• _Supplied information_:
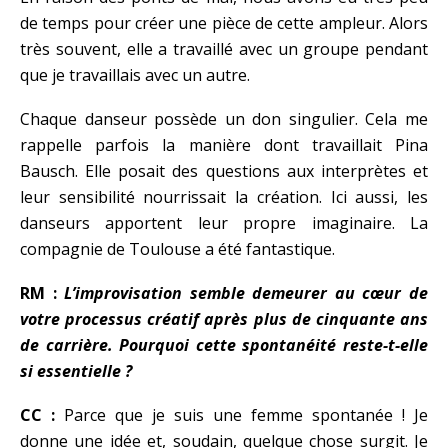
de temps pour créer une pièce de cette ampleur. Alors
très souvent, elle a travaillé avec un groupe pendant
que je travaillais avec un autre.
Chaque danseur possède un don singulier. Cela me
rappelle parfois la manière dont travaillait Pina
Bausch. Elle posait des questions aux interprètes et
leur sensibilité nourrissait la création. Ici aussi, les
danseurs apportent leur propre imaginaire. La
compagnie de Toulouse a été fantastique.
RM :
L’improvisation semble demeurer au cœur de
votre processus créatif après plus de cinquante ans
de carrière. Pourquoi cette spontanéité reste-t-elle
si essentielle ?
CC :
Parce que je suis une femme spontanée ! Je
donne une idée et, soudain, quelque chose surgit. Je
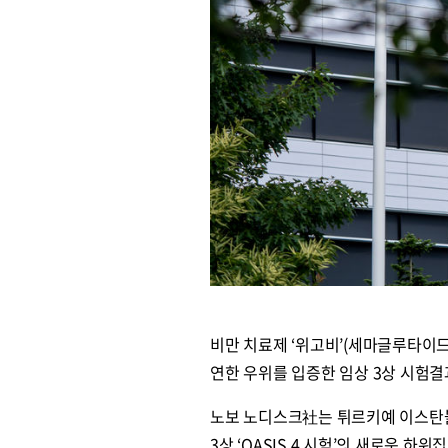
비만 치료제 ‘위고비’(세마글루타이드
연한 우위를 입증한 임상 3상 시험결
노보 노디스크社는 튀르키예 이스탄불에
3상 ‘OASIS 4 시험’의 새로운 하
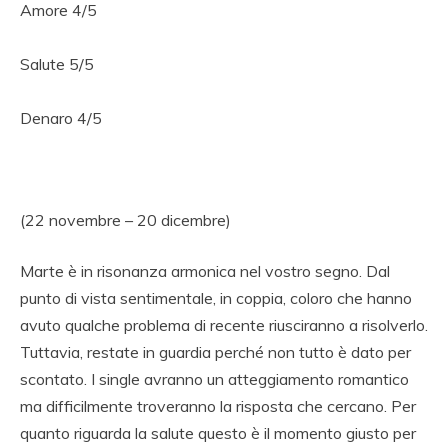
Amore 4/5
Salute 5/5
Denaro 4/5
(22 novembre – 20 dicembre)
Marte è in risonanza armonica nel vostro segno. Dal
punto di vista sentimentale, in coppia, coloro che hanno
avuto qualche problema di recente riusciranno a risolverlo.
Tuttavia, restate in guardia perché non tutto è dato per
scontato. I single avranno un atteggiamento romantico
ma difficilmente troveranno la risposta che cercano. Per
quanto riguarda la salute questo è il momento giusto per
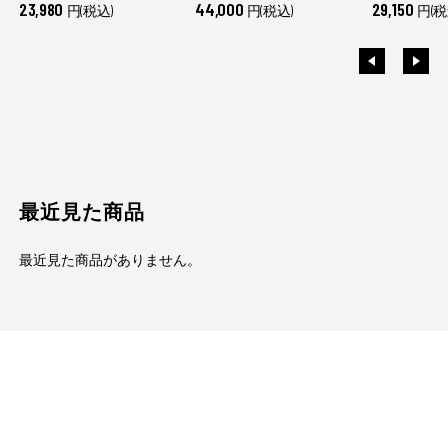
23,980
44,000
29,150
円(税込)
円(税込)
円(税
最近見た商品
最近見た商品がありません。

* * *

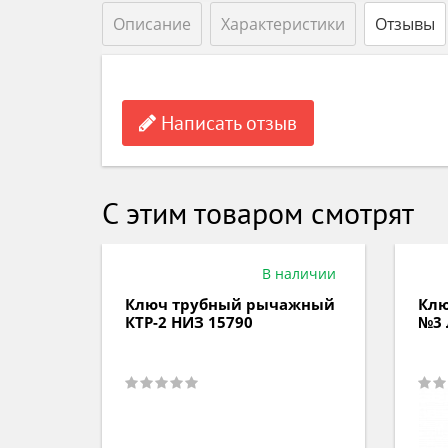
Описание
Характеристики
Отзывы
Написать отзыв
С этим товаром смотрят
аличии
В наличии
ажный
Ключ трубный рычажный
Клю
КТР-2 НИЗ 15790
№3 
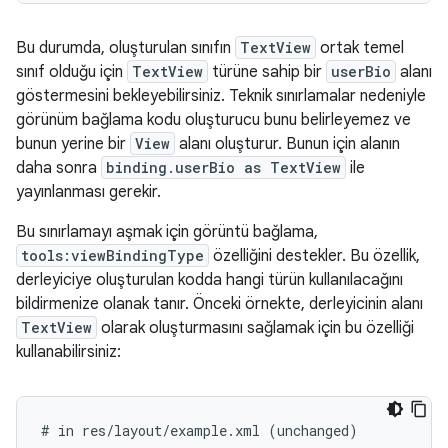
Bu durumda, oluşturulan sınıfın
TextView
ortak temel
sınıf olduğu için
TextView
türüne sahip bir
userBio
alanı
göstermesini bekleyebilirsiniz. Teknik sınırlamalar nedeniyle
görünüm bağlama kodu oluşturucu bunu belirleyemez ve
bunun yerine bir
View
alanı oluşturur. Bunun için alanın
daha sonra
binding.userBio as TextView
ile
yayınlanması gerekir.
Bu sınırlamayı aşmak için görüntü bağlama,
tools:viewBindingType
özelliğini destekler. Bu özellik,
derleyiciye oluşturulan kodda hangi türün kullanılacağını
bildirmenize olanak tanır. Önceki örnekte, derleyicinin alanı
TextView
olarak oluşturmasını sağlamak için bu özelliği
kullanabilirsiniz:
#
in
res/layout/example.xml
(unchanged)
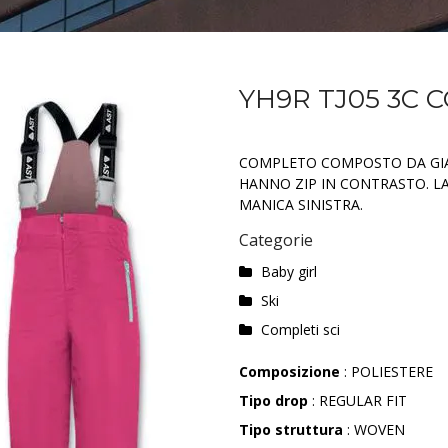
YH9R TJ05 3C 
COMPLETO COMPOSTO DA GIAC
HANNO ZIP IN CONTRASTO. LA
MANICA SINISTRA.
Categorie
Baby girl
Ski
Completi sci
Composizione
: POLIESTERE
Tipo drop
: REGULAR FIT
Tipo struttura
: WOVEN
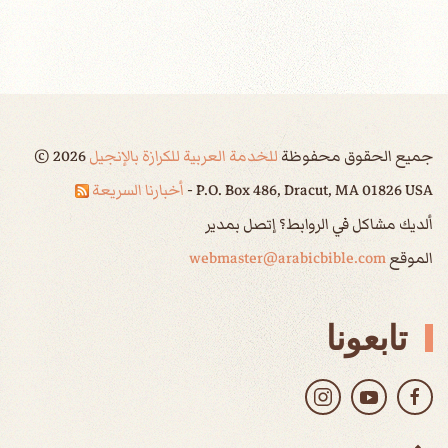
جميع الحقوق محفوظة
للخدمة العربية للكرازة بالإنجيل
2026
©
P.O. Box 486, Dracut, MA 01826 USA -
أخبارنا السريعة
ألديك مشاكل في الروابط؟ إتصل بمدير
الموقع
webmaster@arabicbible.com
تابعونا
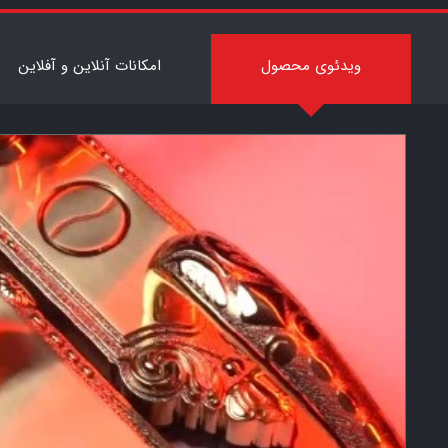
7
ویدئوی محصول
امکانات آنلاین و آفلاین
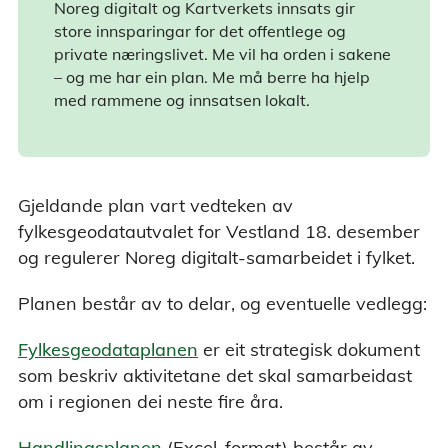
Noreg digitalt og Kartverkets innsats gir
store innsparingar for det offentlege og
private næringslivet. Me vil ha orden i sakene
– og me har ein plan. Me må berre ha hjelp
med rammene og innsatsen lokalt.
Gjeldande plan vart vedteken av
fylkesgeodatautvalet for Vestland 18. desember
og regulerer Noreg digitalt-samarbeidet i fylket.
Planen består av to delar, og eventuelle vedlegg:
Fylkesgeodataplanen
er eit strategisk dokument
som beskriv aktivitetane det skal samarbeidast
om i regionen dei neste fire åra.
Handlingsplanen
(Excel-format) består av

• _Exercise details_:
The response must give every line from the material above that holds the string "Noreg".

• _Solution to the problem_:
Noreg digitalt og Kartverkets innsats gir
og regulerer Noreg digitalt-samarbeidet i fylket.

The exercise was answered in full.